Oblomov, first published in 1859, is the charming tale of a lazy but lovable aristocrat in 19th-century Russia. The novel’s eponymous hero cannot see the point of doing anything at all, and spends his time lying in bed or wandering around his St Petersburg flat in his beloved oriental dressing gown, bickering about the dusting with his manservant. The newspaper on the desk is a year old; flies buzz from the inkwell. Oblomov broods; he worries; he thinks.
The book’s author, Ivan Goncharov, is perhaps little-known now, but in its time Oblomov was hugely popular in Russia. Tolstoy, that venerable, saintly moralist, was deeply in love with it, writing: ‘Oblomov is a truly great work, the likes of which one has not seen for a long, long time. I am in raptures over Oblomov and keep re-reading it.’
Later, that humourless man of action Lenin saw Oblomov himself as a symbol of everything that was wrong with Russia. The book and its central character had had such a success that ‘Oblomovism’ became an adjective for sluggishness, and even today an ‘Oblomov’, meaning ‘a lazy person’, is a word used by Russians who have never read the book. Lenin believed that if social progress was to be made, then Russians must cleanse their Oblomovian tendencies.
In actual fact, like many apparent idlers, Oblomov is not really lazy — or at least he is only slothful in the physical sense. Intellectually, he is a fizzing ball of energy. It’s just that he spends a lot of time in bed. But he is thinking, thinking hard, all the time. He is a philosopher. His observations on the vanity of human effort are positively Christ-like — or at least like the Christ of the Sermon on the Mount:
Isn’t everybody looking for the same thing as me? After all, surely the purpose of this hustle and bustle of yours, all these passions, wars, trade and politics is to achieve precisely this very peace and quiet, to strive for this ideal of paradise lost?
The most wonderful section of the book is probably the extended utopian fantasy, ‘Oblomov’s Dream’, an idealisation of his own childhood, where our protagonist conjures up a Virgilian bucolic idlyll:
The river burbles merrily and playfully along, widening in spots into a pool and then, narrowing into a swift thread of a current, pauses for reflection and just trickles over the rocks, branching into frisky rivulets whose babbling lulls the surrounding countryside into a sweet slumber.
As for the people of ‘Oblomovka’, as this land is known,
There are no robberies, murders or other calamitous events; their tranquility is never broken by strong passions or ambitious enterprises.

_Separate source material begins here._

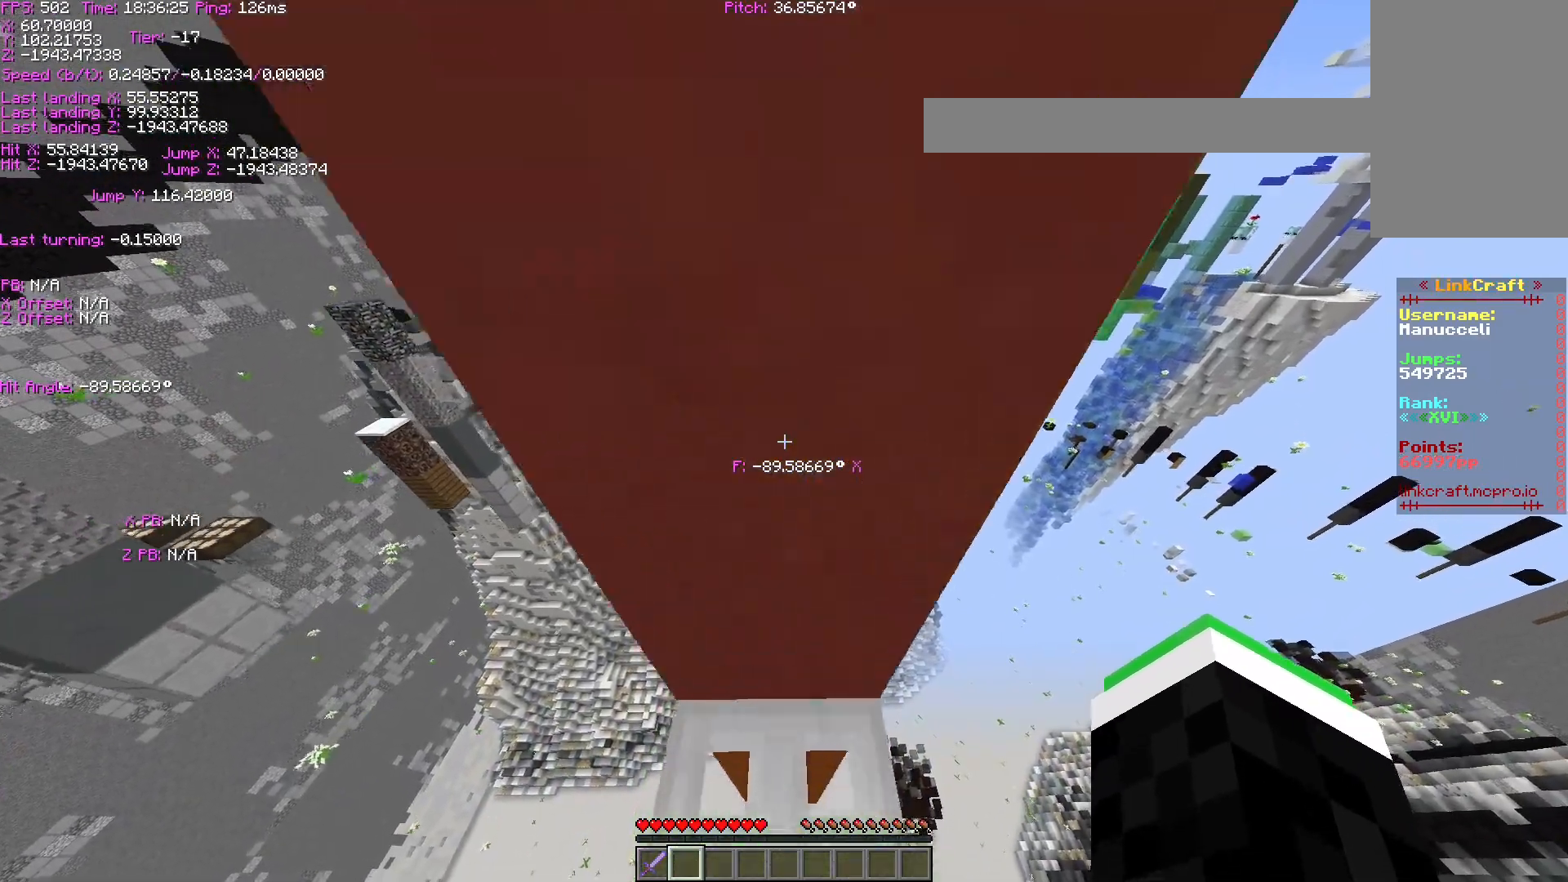
{"keys": ["d", "shift", "w"], "events": [[133, "d", "down"], [133, "shift", "down"], [383, "w", "down"]]}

The next section is taken up by a long, painful and ultimately failed courtship. Oblomov’s love of thought and his kindness lead a spirited girl called Olga to fall in love with him. They enjoy many winding conversations, but that’s about it. Tragically, his incapacity for action destroys what might have been, and finally Olga rejects him:
You’re ready to spend the rest of your life billing and cooing under the eaves. But that’s not me, that’s not enough, I need more than that, although what exactly, I’m not sure... Gentleness, that’s easy to find!
On hearing these words, Oblomov collapses and falls into a deep illness. Olga goes off with Oblomov’s best friend, the energetic German Stolz. Oblomov retreats to his flat and marries a servant girl.
This is the second translation of Goncharov’s classic I have read, and to be honest I can’t see much difference between them. The charm of the novel comes through in both, but I suppose that a good deal of the original’s subtlety must be lost, however skilful the translator. Oh, what a delight it must be to read it in Russian! I see Goncharov as a kind of Samuel Beckett with added ornamentation and pleasure, but I’d have to check with a Russian speaker to find out whether that’s so.
Oblomov is a beautiful and romantic novel. It is gloriously purposeless and no one who was serious about the business of life would ever waste their time reading it. I’d be willing to wager a million pounds that it does not sit on Alan Sugar’s bookshelf. It is a book to be re-read, savoured and pondered about. And of course you must read it in bed, and let it fall from your hands as you sink into a delightful reverie. Great riches lie between its covers. It is also an oddly modern book: in its treatment of childhood it is positively Freudian, and the female characters are strong.
But above all Oblomov is an extended meditation on that old question which has perturbed man for millennia, and which we are no closer to solving today than we were in the time of Zeno, Socrates and Epicurus: which is superior, the active life or the contemplative life?